Task details ->
Copy the lines below word for word, leaving out the pictures.

Study material ->
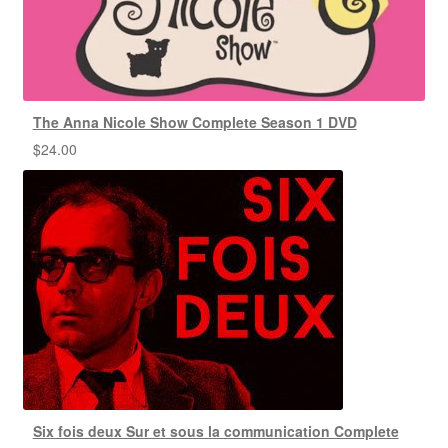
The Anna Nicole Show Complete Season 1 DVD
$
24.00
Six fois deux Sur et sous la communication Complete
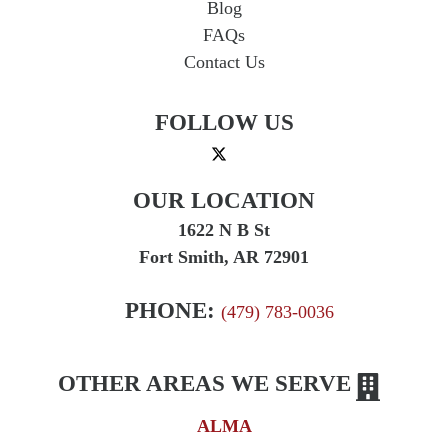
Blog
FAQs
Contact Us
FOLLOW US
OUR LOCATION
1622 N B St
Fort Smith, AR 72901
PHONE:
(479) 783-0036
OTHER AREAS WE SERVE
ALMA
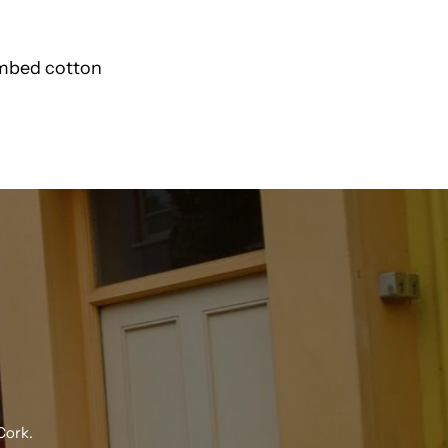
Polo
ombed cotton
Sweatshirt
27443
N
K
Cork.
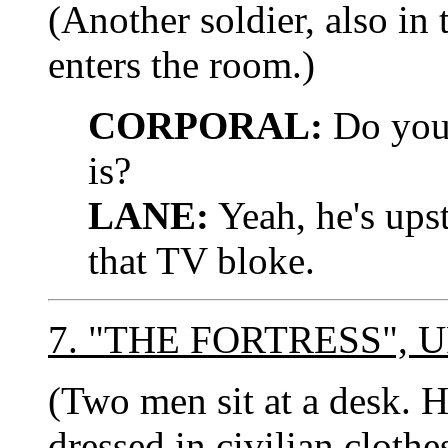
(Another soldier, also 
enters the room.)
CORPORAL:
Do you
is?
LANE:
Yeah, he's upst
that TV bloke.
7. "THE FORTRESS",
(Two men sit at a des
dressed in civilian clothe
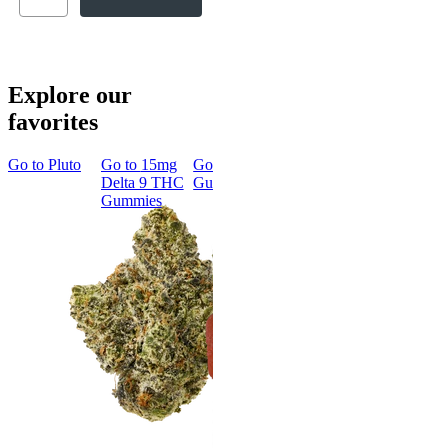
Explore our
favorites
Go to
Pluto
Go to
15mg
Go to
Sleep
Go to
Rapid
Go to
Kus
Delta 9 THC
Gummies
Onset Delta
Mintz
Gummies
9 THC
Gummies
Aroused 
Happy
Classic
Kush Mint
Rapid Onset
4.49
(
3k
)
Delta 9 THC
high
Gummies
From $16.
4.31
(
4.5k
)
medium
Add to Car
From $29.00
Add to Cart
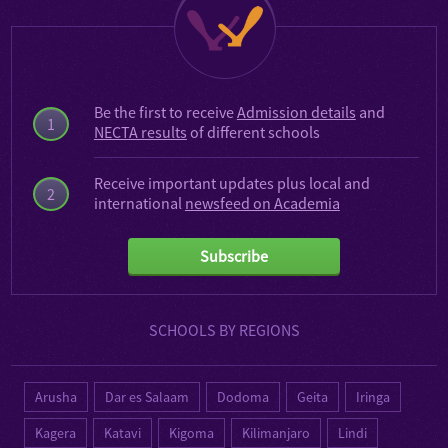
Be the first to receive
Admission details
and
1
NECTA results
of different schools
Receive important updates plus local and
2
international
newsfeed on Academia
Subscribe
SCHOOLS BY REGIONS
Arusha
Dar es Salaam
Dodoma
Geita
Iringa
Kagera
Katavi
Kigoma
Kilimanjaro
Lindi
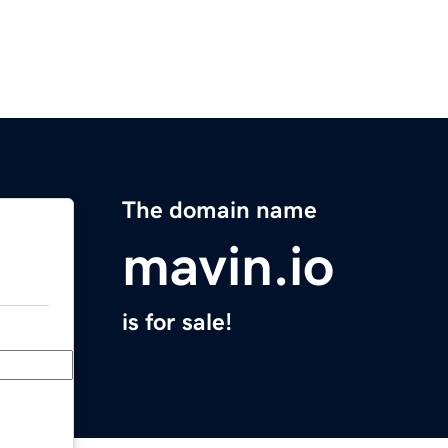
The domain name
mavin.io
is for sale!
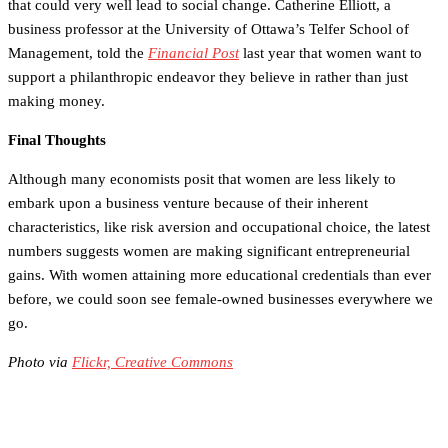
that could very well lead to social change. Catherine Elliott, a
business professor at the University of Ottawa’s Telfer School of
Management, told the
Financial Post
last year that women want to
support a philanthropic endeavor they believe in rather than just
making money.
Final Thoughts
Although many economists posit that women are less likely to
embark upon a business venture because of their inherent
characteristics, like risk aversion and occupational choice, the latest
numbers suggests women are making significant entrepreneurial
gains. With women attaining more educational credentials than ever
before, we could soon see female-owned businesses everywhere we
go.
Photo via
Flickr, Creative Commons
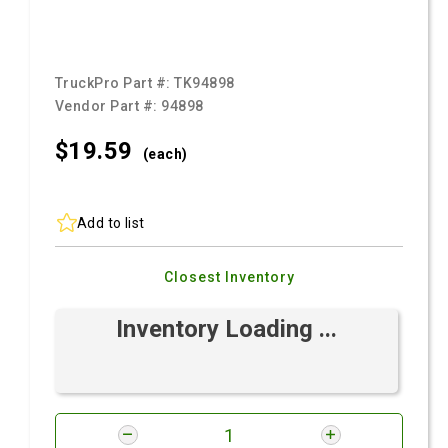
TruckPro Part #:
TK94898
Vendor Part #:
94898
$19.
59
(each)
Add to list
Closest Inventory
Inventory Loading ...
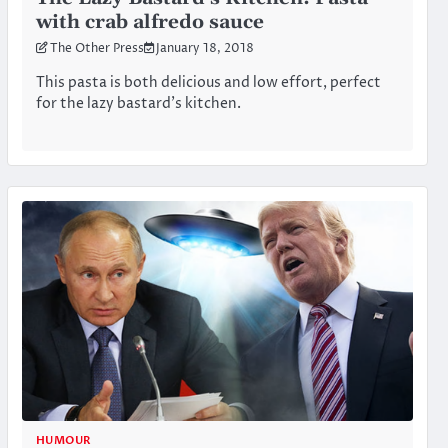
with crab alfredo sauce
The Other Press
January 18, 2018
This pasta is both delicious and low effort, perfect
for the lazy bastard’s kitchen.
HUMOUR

Result ->
The Anna Nicole Show Complete Season 1 DVD
$
24.00
Six fois deux Sur et sous la communication Complete
Blog
FAQs
Contact Us
FOLLOW US
OUR LOCATION
1622 N B St
Fort Smith, AR 72901
PHONE:
(479) 783-0036
OTHER AREAS WE SERVE
ALMA
Polo
ombed cotton
Sweatshirt
27443
N
K
Cork.
(Another soldier, also 
enters the room.)
CORPORAL:
Do you
is?
LANE:
Yeah, he's upst
that TV bloke.
7. "THE FORTRESS",
(Two men sit at a des
dressed in civilian clothe
Explore our
favorites
Go to
Pluto
Go to
15mg
Go to
Sleep
Go to
Rapid
Go to
Kus
Delta 9 THC
Gummies
Onset Delta
Mintz
Gummies
9 THC
Gummies
Aroused 
Happy
Classic
Kush Mint
Rapid Onset
4.49
(
3k
)
Delta 9 THC
high
Gummies
From $16.
4.31
(
4.5k
)
medium
Add to Car
From $29.00
Add to Cart
Be the first to receive
Admission details
and
1
NECTA results
of different schools
Receive important updates plus local and
2
international
newsfeed on Academia
Subscribe
SCHOOLS BY REGIONS
Arusha
Dar es Salaam
Dodoma
Geita
Iringa
Kagera
Katavi
Kigoma
Kilimanjaro
Lindi
The domain name
mavin.io
is for sale!
that could very well lead to social change. Catherine Elliott, a
business professor at the University of Ottawa’s Telfer School of
Management, told the
Financial Post
last year that women want to
support a philanthropic endeavor they believe in rather than just
making money.
Final Thoughts
Although many economists posit that women are less likely to
embark upon a business venture because of their inherent
characteristics, like risk aversion and occupational choice, the latest
numbers suggests women are making significant entrepreneurial
gains. With women attaining more educational credentials than ever
before, we could soon see female-owned businesses everywhere we
go.
Photo via
Flickr, Creative Commons
TruckPro Part #:
TK94898
Vendor Part #:
94898
$19.
59
(each)
Add to list
Closest Inventory
Inventory Loading ...
with crab alfredo sauce
The Other Press
January 18, 2018
This pasta is both delicious and low effort, perfect
for the lazy bastard’s kitchen.
HUMOUR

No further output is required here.